At age 11, the French Revolution began, disrupting his traditional childhood, which became a constant source of
insecurity. As a budding artist, Ingres was able to observe the many examples of famous artworks of Belgium, Holland,
and Spain, which had been looted during the exploits of Napoleon, and were held at the Louvre.
He freely borrowed from their classical interpretations and used the techniques in his own art, leading to many critics to
accuse him of plundering the past. It was in this vein that his first submissions to the Paris Salon were received very
poorly. Ingres’ humiliation was so deep that he vowed never to return to Paris.

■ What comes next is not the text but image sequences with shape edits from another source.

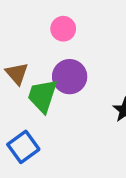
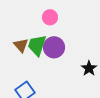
green trapezoid: (42, 96) -> (37, 45), moved

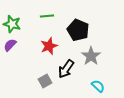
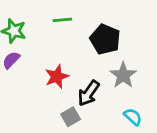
red star: (49, 46) -> (57, 77), moved
gray square: (45, 81) -> (71, 117), moved

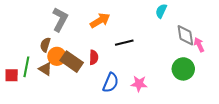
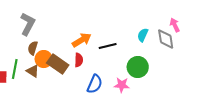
cyan semicircle: (161, 11) -> (143, 35), moved
gray L-shape: (60, 19) -> (28, 24), moved
orange arrow: (100, 21) -> (82, 40), moved
pink arrow: (199, 45) -> (175, 25), moved
green circle: (183, 69) -> (138, 67), moved

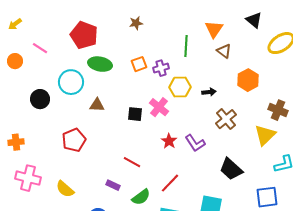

Throughout his early art career, his painting style, which emphasized the purity of color and did not employ the gradual
shifting of color and shading as in Romantic paintings, led to many bad reviews. Ironically, it was only the Romantic
artists, whom he so hated, that recognized and appreciated Ingres’s talents.
At the end of the Napoleonic empire, Ingres found himself without patronage and penniless. He survived by illustrating
drawings for English tourists, many of which rank among his best creations. In 1824, he exhibited his Vow of Louis XIII,
which led to his critical acclaim and made him widely popular. Even his earlier works, which had led to his humiliation
and disgrace, were held up as masterpieces, and widely distributed.